Засовываю руку в его карман, достаю таблетки и начинаю считать их. 15 штук. Значит, он снова принимает их, а никак не пойму принцип их работы. Как человек может забывать только определенные моменты? Он ведь не забыл ничего из моих рассказов про семью и Найла, но забыл все свое прошлое до психиатрической больницы.
Думаю, мне стоит сделать визит к доктору Рид, когда вернусь в Лондон, потому что все это очень странно и очень важно.
Эта мысль была последней перед тем, как я заснул, обнимая Бу и вдыхая запах его волос.
Машина приезжает на место, когда на улице начинает темнеть. У двери нас уже встречает мама с Робином. Они улыбаются, смотря на сплетённые руки Зейна и Джеммы. Потом одновременно переводят взгляд на меня с Луи (которого я, кстати, держал за талию) и слегка хмурятся.

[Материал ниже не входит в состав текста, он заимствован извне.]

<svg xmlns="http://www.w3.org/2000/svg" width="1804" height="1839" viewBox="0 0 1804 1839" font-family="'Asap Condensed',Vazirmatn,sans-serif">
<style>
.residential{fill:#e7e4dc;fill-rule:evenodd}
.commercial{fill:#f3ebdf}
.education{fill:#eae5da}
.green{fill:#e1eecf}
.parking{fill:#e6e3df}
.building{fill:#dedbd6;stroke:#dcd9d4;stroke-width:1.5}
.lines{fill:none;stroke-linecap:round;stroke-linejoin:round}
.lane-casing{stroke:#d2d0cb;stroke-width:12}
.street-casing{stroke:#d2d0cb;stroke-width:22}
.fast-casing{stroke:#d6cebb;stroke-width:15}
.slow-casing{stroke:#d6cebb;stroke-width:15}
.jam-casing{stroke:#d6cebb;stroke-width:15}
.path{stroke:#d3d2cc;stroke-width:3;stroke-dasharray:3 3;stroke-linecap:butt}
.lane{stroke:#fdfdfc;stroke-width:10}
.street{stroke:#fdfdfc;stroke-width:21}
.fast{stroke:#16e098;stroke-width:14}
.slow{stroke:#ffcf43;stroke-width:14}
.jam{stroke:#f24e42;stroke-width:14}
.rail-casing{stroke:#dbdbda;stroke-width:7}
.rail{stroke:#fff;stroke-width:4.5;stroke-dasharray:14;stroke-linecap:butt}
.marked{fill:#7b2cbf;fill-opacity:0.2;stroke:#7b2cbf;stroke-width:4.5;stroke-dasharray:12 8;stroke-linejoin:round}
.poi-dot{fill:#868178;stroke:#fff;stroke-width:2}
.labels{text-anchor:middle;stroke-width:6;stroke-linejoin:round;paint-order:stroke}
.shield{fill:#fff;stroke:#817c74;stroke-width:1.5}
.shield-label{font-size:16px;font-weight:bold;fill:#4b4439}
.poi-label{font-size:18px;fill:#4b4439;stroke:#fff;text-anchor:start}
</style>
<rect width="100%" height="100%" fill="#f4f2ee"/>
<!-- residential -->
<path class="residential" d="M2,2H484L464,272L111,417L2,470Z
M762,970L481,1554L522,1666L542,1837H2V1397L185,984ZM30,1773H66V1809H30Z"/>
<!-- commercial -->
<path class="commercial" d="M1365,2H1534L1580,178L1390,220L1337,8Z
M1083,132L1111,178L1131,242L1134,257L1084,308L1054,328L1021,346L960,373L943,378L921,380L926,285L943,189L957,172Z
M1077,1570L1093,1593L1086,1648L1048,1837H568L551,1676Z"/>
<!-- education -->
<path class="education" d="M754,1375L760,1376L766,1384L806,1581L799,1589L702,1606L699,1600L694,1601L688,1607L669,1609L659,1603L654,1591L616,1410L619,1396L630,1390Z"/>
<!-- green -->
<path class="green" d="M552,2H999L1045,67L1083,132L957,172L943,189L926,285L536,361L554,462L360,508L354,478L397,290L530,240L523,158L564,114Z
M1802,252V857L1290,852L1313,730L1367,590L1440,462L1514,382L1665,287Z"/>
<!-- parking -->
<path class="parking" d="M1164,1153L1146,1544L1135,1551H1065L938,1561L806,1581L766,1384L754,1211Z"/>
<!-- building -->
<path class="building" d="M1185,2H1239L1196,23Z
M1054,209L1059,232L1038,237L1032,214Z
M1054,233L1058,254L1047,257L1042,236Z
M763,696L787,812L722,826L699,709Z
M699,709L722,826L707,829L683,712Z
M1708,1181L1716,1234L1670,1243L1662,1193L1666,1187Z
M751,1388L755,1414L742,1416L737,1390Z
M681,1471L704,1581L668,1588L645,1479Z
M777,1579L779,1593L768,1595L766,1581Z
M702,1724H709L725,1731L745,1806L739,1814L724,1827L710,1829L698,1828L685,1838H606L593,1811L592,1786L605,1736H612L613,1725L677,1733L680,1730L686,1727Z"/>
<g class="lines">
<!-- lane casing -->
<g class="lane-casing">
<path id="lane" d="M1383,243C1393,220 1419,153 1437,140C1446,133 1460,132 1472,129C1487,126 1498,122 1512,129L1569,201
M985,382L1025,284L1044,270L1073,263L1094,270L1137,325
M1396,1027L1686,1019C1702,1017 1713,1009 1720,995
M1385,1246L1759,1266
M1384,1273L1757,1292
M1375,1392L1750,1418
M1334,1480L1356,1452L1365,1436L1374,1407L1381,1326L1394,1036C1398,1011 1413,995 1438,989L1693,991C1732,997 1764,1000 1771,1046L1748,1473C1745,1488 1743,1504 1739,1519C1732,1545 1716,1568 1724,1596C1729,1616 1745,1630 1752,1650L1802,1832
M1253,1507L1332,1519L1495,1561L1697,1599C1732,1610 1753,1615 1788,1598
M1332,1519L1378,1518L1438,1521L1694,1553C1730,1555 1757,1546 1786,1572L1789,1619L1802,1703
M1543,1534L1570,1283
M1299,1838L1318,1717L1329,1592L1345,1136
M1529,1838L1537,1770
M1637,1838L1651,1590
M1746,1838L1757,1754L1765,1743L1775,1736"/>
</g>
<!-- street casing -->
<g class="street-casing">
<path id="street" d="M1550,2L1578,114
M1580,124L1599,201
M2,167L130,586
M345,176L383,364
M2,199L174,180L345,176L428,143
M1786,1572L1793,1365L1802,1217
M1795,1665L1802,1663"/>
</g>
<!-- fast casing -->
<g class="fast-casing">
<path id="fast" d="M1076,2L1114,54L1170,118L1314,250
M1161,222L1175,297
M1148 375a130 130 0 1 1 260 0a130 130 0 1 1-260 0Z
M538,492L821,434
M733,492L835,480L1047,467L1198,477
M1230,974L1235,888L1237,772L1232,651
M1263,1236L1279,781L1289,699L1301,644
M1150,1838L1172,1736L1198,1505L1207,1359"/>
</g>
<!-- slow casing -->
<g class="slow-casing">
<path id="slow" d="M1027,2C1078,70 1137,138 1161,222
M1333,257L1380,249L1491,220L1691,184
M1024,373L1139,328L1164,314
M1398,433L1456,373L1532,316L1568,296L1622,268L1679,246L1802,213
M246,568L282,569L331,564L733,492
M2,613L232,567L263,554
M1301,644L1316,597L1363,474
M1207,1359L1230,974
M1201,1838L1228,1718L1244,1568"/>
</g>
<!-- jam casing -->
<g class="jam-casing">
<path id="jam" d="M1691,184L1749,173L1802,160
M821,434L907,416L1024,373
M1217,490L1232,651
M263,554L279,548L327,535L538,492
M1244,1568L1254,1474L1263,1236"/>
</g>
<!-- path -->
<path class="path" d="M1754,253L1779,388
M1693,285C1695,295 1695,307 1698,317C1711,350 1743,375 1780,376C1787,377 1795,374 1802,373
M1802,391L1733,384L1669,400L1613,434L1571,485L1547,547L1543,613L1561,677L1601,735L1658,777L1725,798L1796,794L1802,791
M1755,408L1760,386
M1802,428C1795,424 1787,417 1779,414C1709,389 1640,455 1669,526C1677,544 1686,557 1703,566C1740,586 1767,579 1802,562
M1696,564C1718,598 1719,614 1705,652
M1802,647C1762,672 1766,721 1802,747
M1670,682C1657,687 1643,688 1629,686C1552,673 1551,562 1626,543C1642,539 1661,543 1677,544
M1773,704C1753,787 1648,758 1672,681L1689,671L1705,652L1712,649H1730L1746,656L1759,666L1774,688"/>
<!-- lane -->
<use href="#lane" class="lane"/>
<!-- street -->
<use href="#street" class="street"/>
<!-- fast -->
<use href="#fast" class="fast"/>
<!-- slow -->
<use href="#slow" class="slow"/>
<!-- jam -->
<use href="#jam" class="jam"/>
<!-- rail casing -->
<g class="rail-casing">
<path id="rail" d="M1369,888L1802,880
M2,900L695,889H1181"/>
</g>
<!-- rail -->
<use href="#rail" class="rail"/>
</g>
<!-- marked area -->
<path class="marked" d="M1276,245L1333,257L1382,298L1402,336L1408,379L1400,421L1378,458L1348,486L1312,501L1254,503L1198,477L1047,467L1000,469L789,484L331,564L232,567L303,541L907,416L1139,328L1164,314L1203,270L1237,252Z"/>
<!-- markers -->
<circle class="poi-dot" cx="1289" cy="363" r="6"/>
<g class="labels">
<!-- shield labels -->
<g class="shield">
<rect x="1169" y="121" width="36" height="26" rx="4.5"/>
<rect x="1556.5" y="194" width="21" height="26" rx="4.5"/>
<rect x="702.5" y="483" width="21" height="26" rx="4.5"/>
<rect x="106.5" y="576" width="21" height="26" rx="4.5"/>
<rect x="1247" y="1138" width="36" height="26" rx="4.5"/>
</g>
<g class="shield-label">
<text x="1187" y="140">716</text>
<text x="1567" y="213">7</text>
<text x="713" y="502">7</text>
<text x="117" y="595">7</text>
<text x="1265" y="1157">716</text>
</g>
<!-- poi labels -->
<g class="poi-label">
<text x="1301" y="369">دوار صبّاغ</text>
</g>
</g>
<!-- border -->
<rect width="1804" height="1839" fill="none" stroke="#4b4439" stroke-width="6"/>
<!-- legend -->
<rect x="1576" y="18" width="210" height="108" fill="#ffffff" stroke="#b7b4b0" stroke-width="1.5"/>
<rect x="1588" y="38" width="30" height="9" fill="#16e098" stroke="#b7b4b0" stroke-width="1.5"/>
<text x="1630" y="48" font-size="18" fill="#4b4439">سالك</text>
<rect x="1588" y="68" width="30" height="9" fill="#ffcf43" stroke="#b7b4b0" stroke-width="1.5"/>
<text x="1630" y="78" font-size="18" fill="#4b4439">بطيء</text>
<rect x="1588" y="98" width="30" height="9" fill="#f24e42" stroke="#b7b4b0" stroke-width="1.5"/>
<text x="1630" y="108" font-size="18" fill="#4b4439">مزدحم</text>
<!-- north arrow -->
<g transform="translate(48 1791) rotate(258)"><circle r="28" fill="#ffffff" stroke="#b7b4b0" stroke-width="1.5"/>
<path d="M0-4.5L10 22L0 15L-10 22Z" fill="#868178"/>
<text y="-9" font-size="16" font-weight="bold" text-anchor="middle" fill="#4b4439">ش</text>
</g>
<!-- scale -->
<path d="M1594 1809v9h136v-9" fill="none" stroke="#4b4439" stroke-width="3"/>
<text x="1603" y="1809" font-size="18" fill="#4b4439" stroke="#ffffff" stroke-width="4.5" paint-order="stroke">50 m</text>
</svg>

– Привет, любимые мои, – говорит мама и целует сначала меня, а затем Джемс, – Проходите скорей в дом. Рождество в этом году обещает быть снежным и холодным.
Она как всегда права. Мы только вышли из машины, а уже потираем свои руки и натягиваем шарфы до самого носа. Да и вообще мамы всегда правы, даже если не правы, они все равно правы. Таков великий закон мам. Я придумал его еще во втором классе в сочинении. Я получил двойку за грамматику, но зато пятерку за сообразительность.

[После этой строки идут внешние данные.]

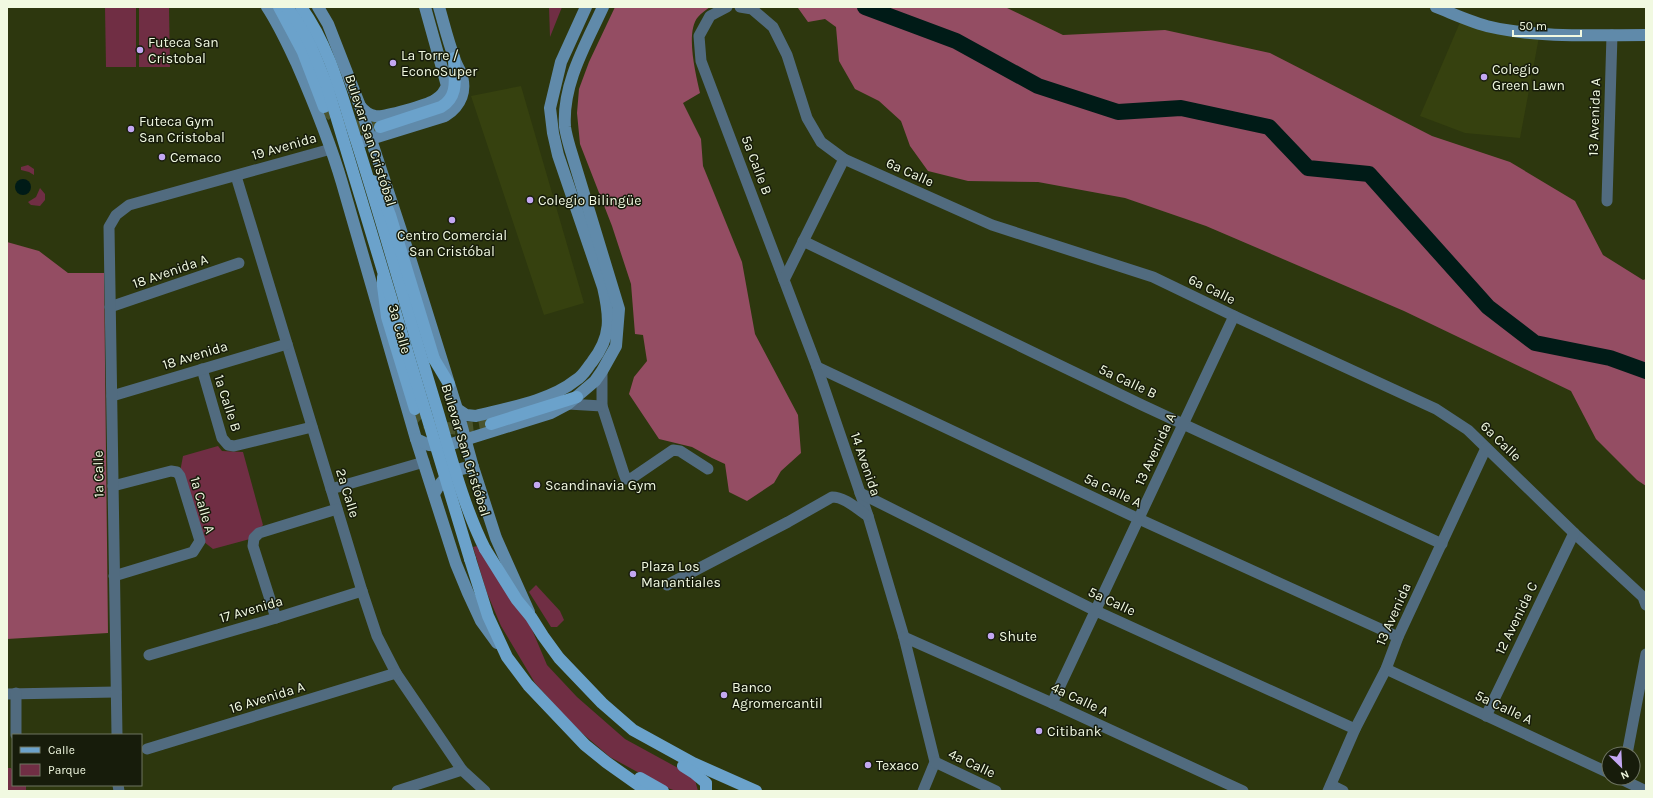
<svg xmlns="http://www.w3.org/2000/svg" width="1653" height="798" viewBox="0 0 1653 798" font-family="Karla,sans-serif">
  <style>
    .built { fill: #36410f }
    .green { fill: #702e44 }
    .forest { fill: #944d63 }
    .water { fill: #001b17 }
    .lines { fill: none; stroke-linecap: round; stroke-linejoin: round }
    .river { stroke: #001b17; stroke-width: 16 }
    .primary-tunnel { stroke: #4a542e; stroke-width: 12; stroke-dasharray: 12 6; stroke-linecap: butt }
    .street { stroke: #516b7f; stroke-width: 11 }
    .secondary { stroke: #608aaa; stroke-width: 12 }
    .primary { stroke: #6ba2cb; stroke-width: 12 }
    .primary-bridge { stroke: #6ba2cb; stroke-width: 12 }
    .poi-dot { fill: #c3a7f2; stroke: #171c0b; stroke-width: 1.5 }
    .labels { text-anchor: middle; stroke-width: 3; stroke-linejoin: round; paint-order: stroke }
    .poi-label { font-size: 14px; fill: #f1f9e1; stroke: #171c0b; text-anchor: start }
    .street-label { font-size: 14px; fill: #f1f9e1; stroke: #171c0b }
  </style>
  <rect width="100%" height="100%" fill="#2d370e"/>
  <!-- built -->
  <g class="built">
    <polygon points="1461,20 1539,37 1520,138 1465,133 1420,116"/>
    <polygon points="521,86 584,303 544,315 471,96"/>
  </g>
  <!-- green -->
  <g class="green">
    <polygon points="105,7 136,7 136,67 106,67"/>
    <polygon points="139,7 169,7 170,67 139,67"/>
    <polygon points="549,7 562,7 550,37"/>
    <polygon points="28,165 34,169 34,175 29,172 21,170 21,167"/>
    <polygon points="40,188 45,194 45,200 40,206 31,205 28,202 36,197"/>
    <polygon points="218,446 222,451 243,452 263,525 250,539 213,549 199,538 180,472 183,456"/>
    <polygon points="477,546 528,620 547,665 577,697 625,739 689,774 695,780 698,791 676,791 665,787 610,757 583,734 562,713 535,683 501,626 487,593 473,547"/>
    <polygon points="536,585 560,611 564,620 557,627 551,627 529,592"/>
    <polygon points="7,768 11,768 13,772 13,785 26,785 26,791 7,791"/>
  </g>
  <!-- forest -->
  <g class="forest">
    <path d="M615,7H710C706,10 701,13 698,17C685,32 696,75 700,93L683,103L701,139L703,166L742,262L755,334L798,415L801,453L781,471L774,483L747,501L729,492L725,464L712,458L692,447L659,439L629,394L634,377L647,361L643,335L635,334L631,284L612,226L580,144L577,113L579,89L589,62Z"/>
    <polygon points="800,7 1005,7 1063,35 1165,30 1270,53 1432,136 1510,162 1575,201 1603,255 1643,280 1646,279 1646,486 1637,480 1596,439 1571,391 1404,311 1206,226 1125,198 1038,182 968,181 928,171 910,146 901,121 879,101 855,89 839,61 836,27 825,19 808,22 798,8"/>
    <polygon points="7,242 39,251 68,273 104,273 108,633 7,639"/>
  </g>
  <!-- water -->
  <circle class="water" cx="23" cy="187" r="8"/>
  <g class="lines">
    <!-- river -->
    <polyline class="river" points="865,7 956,41 1038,86 1118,112 1181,108 1269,127 1308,168 1369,174 1488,307 1535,343 1610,358 1646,371"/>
    <!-- primary-tunnel -->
    <g class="primary-tunnel">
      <path d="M324,107C336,124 360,128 380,127"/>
      <path d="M415,409C416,411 417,415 419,417C432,433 474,429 491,424"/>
    </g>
    <!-- street -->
    <g class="street">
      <polyline points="727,7 710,16 699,36 701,61 817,367 868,516 904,637 935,762 923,791"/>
      <polyline points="740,7 752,9 773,27 787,55 807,118 821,142 844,159 992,225 1153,277 1234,316 1436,409 1468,430 1574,533 1643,597 1646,605"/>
      <polyline points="236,176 362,591 377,636 396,673 462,770 485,791"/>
      <polyline points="1607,201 1612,35"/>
      <polyline points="803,241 1142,405 1442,544"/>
      <polyline points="784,280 844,159"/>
      <polyline points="110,307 239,263"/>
      <polyline points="817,367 1139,519 1398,637"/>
      <polyline points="202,369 222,438 228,445 234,446 312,427"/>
      <polyline points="602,371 602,406 624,474 626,479 632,478 673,450 680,451 708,469"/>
      <polyline points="112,396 287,344"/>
      <polyline points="568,404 602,406"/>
      <polyline points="113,486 171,471 177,472 180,476 200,541 193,552 114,576"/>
      <polyline points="331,489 424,462"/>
      <polyline points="860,493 1096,611 1355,729"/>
      <path d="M667,585L788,522L832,497C845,497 857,509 868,516"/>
      <polyline points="276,618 253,546 254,538 259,533 337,509"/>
      <polyline points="904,637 1052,703 1243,791"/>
      <polyline points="149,655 276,618 362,591"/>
      <polyline points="1386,669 1609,773"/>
      <polyline points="7,694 116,692"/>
      <polyline points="1052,703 1234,316"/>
      <polyline points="1486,716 1574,533"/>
      <polyline points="16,735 16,693"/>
      <polyline points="117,735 109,227 116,215 129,205 331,149"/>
      <polyline points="147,749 396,673"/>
      <polyline points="1627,754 1646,654"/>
      <polyline points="935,762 996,791"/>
      <polyline points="1619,778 1646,791"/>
      <polyline points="118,785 119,791"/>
      <polyline points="1331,785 1343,791"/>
      <polyline points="397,791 462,770"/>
      <polyline points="1328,791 1355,729 1386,669 1398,637 1486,448"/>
    </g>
    <!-- secondary -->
    <g class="secondary">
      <path d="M267,7C279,25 288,45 297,64C314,103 330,142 342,183L416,439L456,564L468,593L481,621L497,643"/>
      <polyline points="318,7 328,24 360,106 410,258 457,409 473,467 496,538 529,612"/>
      <path d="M1436,7C1454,14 1473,23 1491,27C1539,38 1597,35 1646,35"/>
      <path d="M360,106C364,111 368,115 375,116C383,118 428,105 435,100C442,96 444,92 447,86L425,7"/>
      <path d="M364,141L445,116C461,106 468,90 460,71C458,67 455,62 454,57C448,41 444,24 439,7"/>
      <path d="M457,409L466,415L476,416C508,408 550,401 576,380C583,376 587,368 592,362C612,336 610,317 603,287L558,155L553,133L550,108L561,62L586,7"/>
      <path d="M416,439L429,445L445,446L551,413L568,404L595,381L602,371L616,346L619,309L570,148C568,141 566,134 565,127C562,84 586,44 603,7"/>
      <path d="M434,494C443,477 453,468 473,467"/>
    </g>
    <!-- primary -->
    <g class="primary">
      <path d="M380,127L441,107C460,96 454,76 454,58"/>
      <polyline points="383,277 383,286 387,317 415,409"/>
      <polyline points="434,359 449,384"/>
      <polyline points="491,424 577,397"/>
      <polyline points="485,549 517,600 531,617 543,636 559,658 602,703 633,730 693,763 756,791"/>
      <polyline points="470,559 488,616 507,657 528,685 585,745 606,762 647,791"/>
      <polyline points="683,766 694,773 706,783 706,791"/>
      <polyline points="640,778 663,791"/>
    </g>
    <!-- primary-bridge -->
    <g class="primary-bridge">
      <polyline points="279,7 303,52 324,107"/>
      <path d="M286,7C307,29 316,59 327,86L470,559"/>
      <path d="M301,7C330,47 342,97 357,143C385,231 410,321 437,409C451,456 463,505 485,549"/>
      <polyline points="373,181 382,195 390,215 434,359"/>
    </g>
  </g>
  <!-- markers -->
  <g class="poi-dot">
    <circle cx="140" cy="50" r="4"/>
    <circle cx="393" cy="63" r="4"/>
    <circle cx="1484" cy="77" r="4"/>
    <circle cx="131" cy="129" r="4"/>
    <circle cx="162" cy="157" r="4"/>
    <circle cx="530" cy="200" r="4"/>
    <circle cx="452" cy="220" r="4"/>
    <circle cx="537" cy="485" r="4"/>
    <circle cx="633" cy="574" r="4"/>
    <circle cx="991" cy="636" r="4"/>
    <circle cx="724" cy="695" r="4"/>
    <circle cx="1039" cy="731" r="4"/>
    <circle cx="868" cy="765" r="4"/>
  </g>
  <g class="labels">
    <!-- poi labels -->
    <g class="poi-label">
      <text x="148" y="47">Futeca San<tspan x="148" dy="16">Cristobal</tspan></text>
      <text x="401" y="60">La Torre /<tspan x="401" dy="16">EconoSuper</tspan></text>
      <text x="1492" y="74">Colegio<tspan x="1492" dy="16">Green Lawn</tspan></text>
      <text x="139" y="126">Futeca Gym<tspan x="139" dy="16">San Cristobal</tspan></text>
      <text x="170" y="162">Cemaco</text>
      <text x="538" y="205">Colegio Bilingüe</text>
      <text x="452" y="240" text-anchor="middle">Centro Comercial<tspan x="452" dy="16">San Cristóbal</tspan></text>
      <text x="545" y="490">Scandinavia Gym</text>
      <text x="641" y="571">Plaza Los<tspan x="641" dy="16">Manantiales</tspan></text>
      <text x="999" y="641">Shute</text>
      <text x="732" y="692">Banco<tspan x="732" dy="16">Agromercantil</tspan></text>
      <text x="1047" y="736">Citibank</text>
      <text x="876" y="770">Texaco</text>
    </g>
    <!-- street labels -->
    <g class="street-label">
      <text transform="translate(1594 117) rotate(-88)" y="5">13 Avenida A</text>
      <text transform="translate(371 140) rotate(72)" y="5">Bulevar San Cristóbal</text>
      <text transform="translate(284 146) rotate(-16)" y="5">19 Avenida</text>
      <text transform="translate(757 165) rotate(69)" y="5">5a Calle B</text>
      <text transform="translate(910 172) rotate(24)" y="5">6a Calle</text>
      <text transform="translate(170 271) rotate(-19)" y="5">18 Avenida A</text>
      <text transform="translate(1212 289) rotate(26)" y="5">6a Calle</text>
      <text transform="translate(400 329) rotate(74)" y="5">3a Calle</text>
      <text transform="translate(195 355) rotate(-17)" y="5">18 Avenida</text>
      <text transform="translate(1128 381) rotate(25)" y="5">5a Calle B</text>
      <text transform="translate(228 403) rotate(72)" y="5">1a Calle B</text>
      <text transform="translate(1501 441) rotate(44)" y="5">6a Calle</text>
      <text transform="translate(1155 449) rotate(-65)" y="5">13 Avenida A</text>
      <text transform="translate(466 450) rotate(73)" y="5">Bulevar San Cristóbal</text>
      <text transform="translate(866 464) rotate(71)" y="5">14 Avenida</text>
      <text transform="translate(98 474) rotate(-91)" y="5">1a Calle</text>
      <text transform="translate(1113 490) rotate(25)" y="5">5a Calle A</text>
      <text transform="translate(348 493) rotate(73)" y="5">2a Calle</text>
      <text transform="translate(203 505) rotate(74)" y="5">1a Calle A</text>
      <text transform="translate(1112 601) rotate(25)" y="5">5a Calle</text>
      <text transform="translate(251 609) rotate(-16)" y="5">17 Avenida</text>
      <text transform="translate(1393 614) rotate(-66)" y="5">13 Avenida</text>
      <text transform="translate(1516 618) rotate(-64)" y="5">12 Avenida C</text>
      <text transform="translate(267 697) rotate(-17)" y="5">16 Avenida A</text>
      <text transform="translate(1080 699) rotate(25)" y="5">4a Calle A</text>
      <text transform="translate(1504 707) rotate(25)" y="5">5a Calle A</text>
      <text transform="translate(972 763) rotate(25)" y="5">4a Calle</text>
    </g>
  </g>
  <!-- border -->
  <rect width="1653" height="798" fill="none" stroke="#f1f9e1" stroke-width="16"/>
  <!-- legend -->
  <rect x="12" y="734" width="130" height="52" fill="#171c0b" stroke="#6e7461"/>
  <rect x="20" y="747" width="20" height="6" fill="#6ba2cb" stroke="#6e7461"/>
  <text x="48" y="754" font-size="12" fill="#f1f9e1">Calle</text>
  <rect x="20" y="764" width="20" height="12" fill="#702e44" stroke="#6e7461"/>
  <text x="48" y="774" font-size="12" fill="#f1f9e1">Parque</text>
  <!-- north arrow -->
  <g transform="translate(1621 766) rotate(156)"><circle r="19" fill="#171c0b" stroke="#6e7461"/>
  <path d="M0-3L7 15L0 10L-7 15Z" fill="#c3a7f2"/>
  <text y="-6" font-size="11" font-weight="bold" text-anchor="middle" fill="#f1f9e1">N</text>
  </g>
  <!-- scale -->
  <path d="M1513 30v6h68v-6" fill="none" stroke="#f1f9e1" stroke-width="2"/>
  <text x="1519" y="30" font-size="12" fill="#f1f9e1" stroke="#171c0b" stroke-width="3" paint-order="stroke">50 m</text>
</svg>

– Ну, кто же эти молодые люди? – спрашивает мама, лучезарно улыбаясь и закрывая дверь. – Это Зейн Малик. Я говорила тебе о нем, – произносит быстро Джемма, – И я бы хотела познакомить вас, потому что мы вроде как вместе. – Ах, это чудесно, милая! – мама хлопает в ладоши и поворачивается ко мне. – А ээм...это Луи Томлинсон, – говорю я, – И мы тоже встречаемся.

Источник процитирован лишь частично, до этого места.